STATED TASK:
Reproduce the entries from their beginning up to and including the line containing "export const myFeature", omitting the pictures.

EXCERPTED RECORDS:

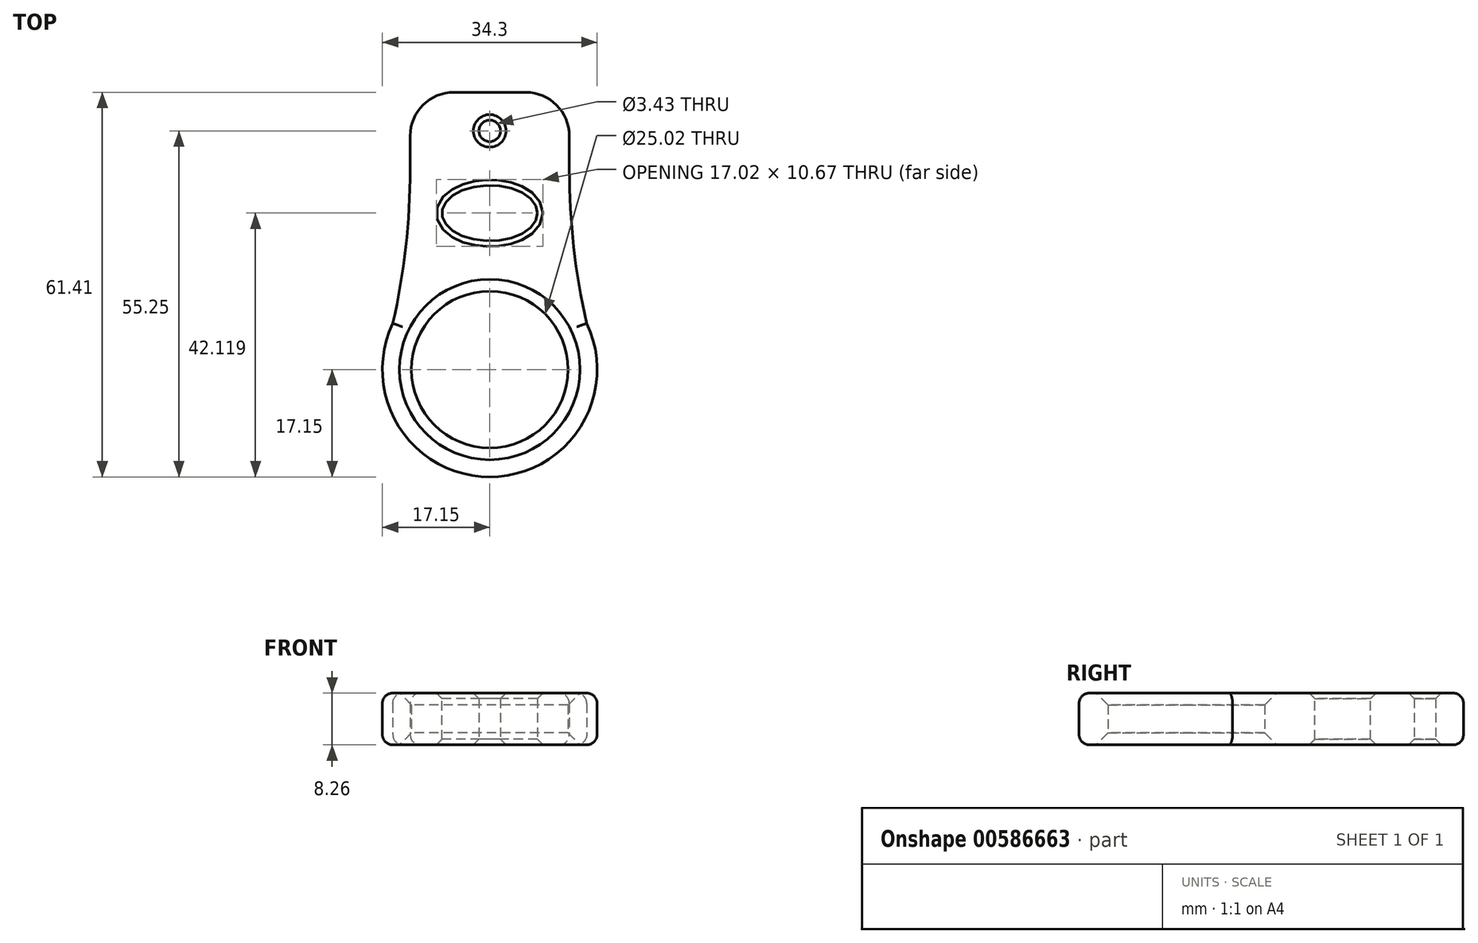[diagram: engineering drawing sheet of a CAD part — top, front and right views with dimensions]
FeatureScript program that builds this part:
annotation { "Feature Type Name" : "Feature", "Feature Type Description" : "" }
export const myFeature = defineFeature(function(context is Context, id is Id, definition is map)
    precondition{}
    {
        {
            var Q0;
            Q0=qCreatedBy(makeId("Top.planeOp"),FACE);
            var sketch = newSketch(context, id + "F0", { "sketchPlane" : qUnion([Q0])});
            skCircle(sketch, "E0", {"center": v(0, 0) * mm, "radius": 12.5 * mm});
            skCircle(sketch, "E1", {"center": v(0, 0) * mm, "radius": 17.15 * mm});
            skLineSegment(sketch, "E2.bottom", {"start": v(12.71, 44.26) * mm, "end": v(-12.71, 44.26) * mm});
            skLineSegment(sketch, "E2.top", {"start": v(12.71, 31.94) * mm, "end": v(-12.71, 31.94) * mm});
            skLineSegment(sketch, "E2.left", {"start": v(12.71, 44.26) * mm, "end": v(12.71, 31.94) * mm});
            skLineSegment(sketch, "E2.right", {"start": v(-12.71, 44.26) * mm, "end": v(-12.71, 31.94) * mm});
            skPoint(sketch, "E2.middle", {"position": v(0, 38.1) * mm});
            skArc(sketch, "E3", {"start": v(-12.71, 31.94) * mm, "mid": v(-13.82, 16.35) * mm, "end": v(-17.11, 1.08) * mm});
            skArc(sketch, "E4", {"start": v(12.71, 31.94) * mm, "mid": v(13.82, 16.36) * mm, "end": v(17.11, 1.09) * mm});
            skCircle(sketch, "E5", {"center": v(0, 38.1) * mm, "radius": 1.71 * mm});
            skEllipse(sketch, "E6", {"center": v(0, 24.97) * mm, "majorRadius": 7.62 * mm, "minorRadius": 4.45 * mm, "majorAxis": v(1, 0)});
            skSolve(sketch);
        }
        {
            var Q0;
            Q0 = qSketchRegion(id + "F0", true);
            extrude(context, id + "F1", {"entities" : qUnion([Q0]), "depth" : 8.25 * mm, "offsetDistance" : 25.4 * mm});
        }
        {
            var Q0;
            Q0=makeQuery(id+"F1.opExtrude","SWEPT_EDGE",EDGE,{"disambiguationData":[OSD([sQuery(id+"F0.wireOp",EDGE,"E2.bottom"),sQuery(id+"F0.wireOp",EDGE,"E2.right")])]});
            var Q1;
            Q1=makeQuery(id+"F1.opExtrude","SWEPT_EDGE",EDGE,{"disambiguationData":[OSD([sQuery(id+"F0.wireOp",EDGE,"E2.bottom"),sQuery(id+"F0.wireOp",EDGE,"E2.left")])]});
            fillet(context, id + "F2", {"entities" : qUnion([Q0, Q1]), "radius" : 7 * mm, "tangentPropagation" : true, "allowEdgeOverflow" : false});
        }
        {
            var Q0;
            Q0=makeQuery(id+"F1.opExtrude","CAP_EDGE",EDGE,{"disambiguationData":[OSD([sQuery(id+"F0.wireOp",EDGE,"E5")])],"isStart":false});
            var Q1;
            Q1=makeQuery(id+"F1.opExtrude","CAP_EDGE",EDGE,{"disambiguationData":[OSD([sQuery(id+"F0.wireOp",EDGE,"E5")])],"isStart":true});
            var Q2;
            Q2=makeQuery(id+"F1.opExtrude","CAP_EDGE",EDGE,{"disambiguationData":[OSD([sQuery(id+"F0.wireOp",EDGE,"E6")])],"isStart":false});
            var Q3;
            Q3=makeQuery(id+"F1.opExtrude","CAP_EDGE",EDGE,{"disambiguationData":[OSD([sQuery(id+"F0.wireOp",EDGE,"E6")])],"isStart":true});
            chamfer(context, id + "F3", {"entities" : qUnion([Q0, Q1, Q2, Q3]), "width" : 0.89 * mm, "tangentPropagation" : true});
        }
        {
            var Q0;
            Q0=makeQuery(id+"F1.opExtrude","CAP_EDGE",EDGE,{"disambiguationData":[OSD([sQuery(id+"F0.wireOp",EDGE,"E3")])],"isStart":true});
            var Q1;
            Q1=makeQuery(id+"F1.opExtrude","CAP_EDGE",EDGE,{"disambiguationData":[OSD([sQuery(id+"F0.wireOp",EDGE,"E1")])],"isStart":true});
            var Q2;
            Q2=makeQuery(id+"F1.opExtrude","CAP_EDGE",EDGE,{"disambiguationData":[OSD([sQuery(id+"F0.wireOp",EDGE,"E3")])],"isStart":false});
            var Q3;
            Q3=makeQuery(id+"F1.opExtrude","CAP_EDGE",EDGE,{"disambiguationData":[OSD([sQuery(id+"F0.wireOp",EDGE,"E1")])],"isStart":false});
            fillet(context, id + "F4", {"entities" : qUnion([Q0, Q1, Q2, Q3]), "radius" : 1.65 * mm, "tangentPropagation" : true, "allowEdgeOverflow" : false});
        }
        {
            var Q0;
            Q0=makeQuery(id+"F1.opExtrude","CAP_EDGE",EDGE,{"disambiguationData":[OSD([sQuery(id+"F0.wireOp",EDGE,"E0")])],"isStart":false});
            var Q1;
            Q1=makeQuery(id+"F1.opExtrude","CAP_EDGE",EDGE,{"disambiguationData":[OSD([sQuery(id+"F0.wireOp",EDGE,"E0")])],"isStart":true});
            chamfer(context, id + "F5", {"entities" : qUnion([Q0, Q1]), "width" : 1.9 * mm, "tangentPropagation" : true});
        }
    });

WRITTEN ANSWER:
[diagram: engineering drawing sheet of a CAD part — top, front and right views with dimensions]
FeatureScript program that builds this part:
annotation { "Feature Type Name" : "Feature", "Feature Type Description" : "" }
export const myFeature = defineFeature(function(context is Context, id is Id, definition is map)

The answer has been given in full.